### Problem description
Convert the lines in all of the rows below into one numbered list, omitting any blank lines.

### Stored entries
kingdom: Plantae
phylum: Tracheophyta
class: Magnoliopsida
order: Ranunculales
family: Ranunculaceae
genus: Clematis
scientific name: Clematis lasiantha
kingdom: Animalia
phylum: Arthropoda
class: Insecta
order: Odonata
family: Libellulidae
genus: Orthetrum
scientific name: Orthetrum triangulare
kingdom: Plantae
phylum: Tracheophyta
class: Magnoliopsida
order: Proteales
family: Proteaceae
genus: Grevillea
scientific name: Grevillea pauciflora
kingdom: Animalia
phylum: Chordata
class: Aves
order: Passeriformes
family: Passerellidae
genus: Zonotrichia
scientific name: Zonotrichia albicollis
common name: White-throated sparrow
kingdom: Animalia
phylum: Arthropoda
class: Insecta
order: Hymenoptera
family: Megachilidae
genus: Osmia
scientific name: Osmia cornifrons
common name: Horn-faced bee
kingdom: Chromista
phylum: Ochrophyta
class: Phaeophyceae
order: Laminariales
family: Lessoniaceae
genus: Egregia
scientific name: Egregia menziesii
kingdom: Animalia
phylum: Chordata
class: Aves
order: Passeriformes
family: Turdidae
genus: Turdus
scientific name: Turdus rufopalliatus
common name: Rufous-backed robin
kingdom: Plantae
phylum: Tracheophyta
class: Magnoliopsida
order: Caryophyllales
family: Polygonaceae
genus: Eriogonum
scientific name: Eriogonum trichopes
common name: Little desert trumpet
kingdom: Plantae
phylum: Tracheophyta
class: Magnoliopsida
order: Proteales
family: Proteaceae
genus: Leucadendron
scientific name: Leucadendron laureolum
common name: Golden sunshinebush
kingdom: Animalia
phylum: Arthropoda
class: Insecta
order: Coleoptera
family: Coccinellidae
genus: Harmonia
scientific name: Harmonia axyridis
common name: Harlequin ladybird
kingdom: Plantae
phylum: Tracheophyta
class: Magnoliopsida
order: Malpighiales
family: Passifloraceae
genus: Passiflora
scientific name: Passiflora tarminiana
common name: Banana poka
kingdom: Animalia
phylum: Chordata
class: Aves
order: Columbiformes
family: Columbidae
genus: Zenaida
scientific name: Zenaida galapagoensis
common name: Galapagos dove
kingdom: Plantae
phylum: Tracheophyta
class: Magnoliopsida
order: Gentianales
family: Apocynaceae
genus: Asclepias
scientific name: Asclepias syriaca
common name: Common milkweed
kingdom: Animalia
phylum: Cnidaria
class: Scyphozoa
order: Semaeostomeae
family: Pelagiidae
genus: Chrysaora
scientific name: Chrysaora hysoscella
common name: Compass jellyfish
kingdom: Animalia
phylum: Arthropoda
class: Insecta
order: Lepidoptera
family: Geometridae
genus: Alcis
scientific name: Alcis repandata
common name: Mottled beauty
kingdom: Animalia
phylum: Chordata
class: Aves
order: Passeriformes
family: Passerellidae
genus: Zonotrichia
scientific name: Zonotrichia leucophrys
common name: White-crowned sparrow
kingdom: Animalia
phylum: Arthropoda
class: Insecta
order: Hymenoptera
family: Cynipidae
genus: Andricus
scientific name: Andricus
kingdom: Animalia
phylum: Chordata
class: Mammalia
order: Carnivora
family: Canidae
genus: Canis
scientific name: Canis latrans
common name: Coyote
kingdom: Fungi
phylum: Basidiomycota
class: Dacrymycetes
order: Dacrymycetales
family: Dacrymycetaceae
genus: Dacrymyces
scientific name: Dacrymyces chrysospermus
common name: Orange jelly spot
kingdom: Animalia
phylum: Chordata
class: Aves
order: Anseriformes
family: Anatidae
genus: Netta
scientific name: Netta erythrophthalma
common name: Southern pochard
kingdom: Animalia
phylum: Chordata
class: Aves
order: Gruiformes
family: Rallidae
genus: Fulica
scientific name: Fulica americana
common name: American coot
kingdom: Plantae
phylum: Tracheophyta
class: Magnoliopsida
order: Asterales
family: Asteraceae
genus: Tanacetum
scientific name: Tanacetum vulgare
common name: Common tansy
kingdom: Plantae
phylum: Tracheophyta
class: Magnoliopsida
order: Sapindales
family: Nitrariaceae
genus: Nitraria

### The answer
1. kingdom: Plantae
2. phylum: Tracheophyta
3. class: Magnoliopsida
4. order: Ranunculales
5. family: Ranunculaceae
6. genus: Clematis
7. scientific name: Clematis lasiantha
8. kingdom: Animalia
9. phylum: Arthropoda
10. class: Insecta
11. order: Odonata
12. family: Libellulidae
13. genus: Orthetrum
14. scientific name: Orthetrum triangulare
15. kingdom: Plantae
16. phylum: Tracheophyta
17. class: Magnoliopsida
18. order: Proteales
19. family: Proteaceae
20. genus: Grevillea
21. scientific name: Grevillea pauciflora
22. kingdom: Animalia
23. phylum: Chordata
24. class: Aves
25. order: Passeriformes
26. family: Passerellidae
27. genus: Zonotrichia
28. scientific name: Zonotrichia albicollis
29. common name: White-throated sparrow
30. kingdom: Animalia
31. phylum: Arthropoda
32. class: Insecta
33. order: Hymenoptera
34. family: Megachilidae
35. genus: Osmia
36. scientific name: Osmia cornifrons
37. common name: Horn-faced bee
38. kingdom: Chromista
39. phylum: Ochrophyta
40. class: Phaeophyceae
41. order: Laminariales
42. family: Lessoniaceae
43. genus: Egregia
44. scientific name: Egregia menziesii
45. kingdom: Animalia
46. phylum: Chordata
47. class: Aves
48. order: Passeriformes
49. family: Turdidae
50. genus: Turdus
51. scientific name: Turdus rufopalliatus
52. common name: Rufous-backed robin
53. kingdom: Plantae
54. phylum: Tracheophyta
55. class: Magnoliopsida
56. order: Caryophyllales
57. family: Polygonaceae
58. genus: Eriogonum
59. scientific name: Eriogonum trichopes
60. common name: Little desert trumpet
61. kingdom: Plantae
62. phylum: Tracheophyta
63. class: Magnoliopsida
64. order: Proteales
65. family: Proteaceae
66. genus: Leucadendron
67. scientific name: Leucadendron laureolum
68. common name: Golden sunshinebush
69. kingdom: Animalia
70. phylum: Arthropoda
71. class: Insecta
72. order: Coleoptera
73. family: Coccinellidae
74. genus: Harmonia
75. scientific name: Harmonia axyridis
76. common name: Harlequin ladybird
77. kingdom: Plantae
78. phylum: Tracheophyta
79. class: Magnoliopsida
80. order: Malpighiales
81. family: Passifloraceae
82. genus: Passiflora
83. scientific name: Passiflora tarminiana
84. common name: Banana poka
85. kingdom: Animalia
86. phylum: Chordata
87. class: Aves
88. order: Columbiformes
89. family: Columbidae
90. genus: Zenaida
91. scientific name: Zenaida galapagoensis
92. common name: Galapagos dove
93. kingdom: Plantae
94. phylum: Tracheophyta
95. class: Magnoliopsida
96. order: Gentianales
97. family: Apocynaceae
98. genus: Asclepias
99. scientific name: Asclepias syriaca
100. common name: Common milkweed
101. kingdom: Animalia
102. phylum: Cnidaria
103. class: Scyphozoa
104. order: Semaeostomeae
105. family: Pelagiidae
106. genus: Chrysaora
107. scientific name: Chrysaora hysoscella
108. common name: Compass jellyfish
109. kingdom: Animalia
110. phylum: Arthropoda
111. class: Insecta
112. order: Lepidoptera
113. family: Geometridae
114. genus: Alcis
115. scientific name: Alcis repandata
116. common name: Mottled beauty
117. kingdom: Animalia
118. phylum: Chordata
119. class: Aves
120. order: Passeriformes
121. family: Passerellidae
122. genus: Zonotrichia
123. scientific name: Zonotrichia leucophrys
124. common name: White-crowned sparrow
125. kingdom: Animalia
126. phylum: Arthropoda
127. class: Insecta
128. order: Hymenoptera
129. family: Cynipidae
130. genus: Andricus
131. scientific name: Andricus
132. kingdom: Animalia
133. phylum: Chordata
134. class: Mammalia
135. order: Carnivora
136. family: Canidae
137. genus: Canis
138. scientific name: Canis latrans
139. common name: Coyote
140. kingdom: Fungi
141. phylum: Basidiomycota
142. class: Dacrymycetes
143. order: Dacrymycetales
144. family: Dacrymycetaceae
145. genus: Dacrymyces
146. scientific name: Dacrymyces chrysospermus
147. common name: Orange jelly spot
148. kingdom: Animalia
149. phylum: Chordata
150. class: Aves
151. order: Anseriformes
152. family: Anatidae
153. genus: Netta
154. scientific name: Netta erythrophthalma
155. common name: Southern pochard
156. kingdom: Animalia
157. phylum: Chordata
158. class: Aves
159. order: Gruiformes
160. family: Rallidae
161. genus: Fulica
162. scientific name: Fulica americana
163. common name: American coot
164. kingdom: Plantae
165. phylum: Tracheophyta
166. class: Magnoliopsida
167. order: Asterales
168. family: Asteraceae
169. genus: Tanacetum
170. scientific name: Tanacetum vulgare
171. common name: Common tansy
172. kingdom: Plantae
173. phylum: Tracheophyta
174. class: Magnoliopsida
175. order: Sapindales
176. family: Nitrariaceae
177. genus: Nitraria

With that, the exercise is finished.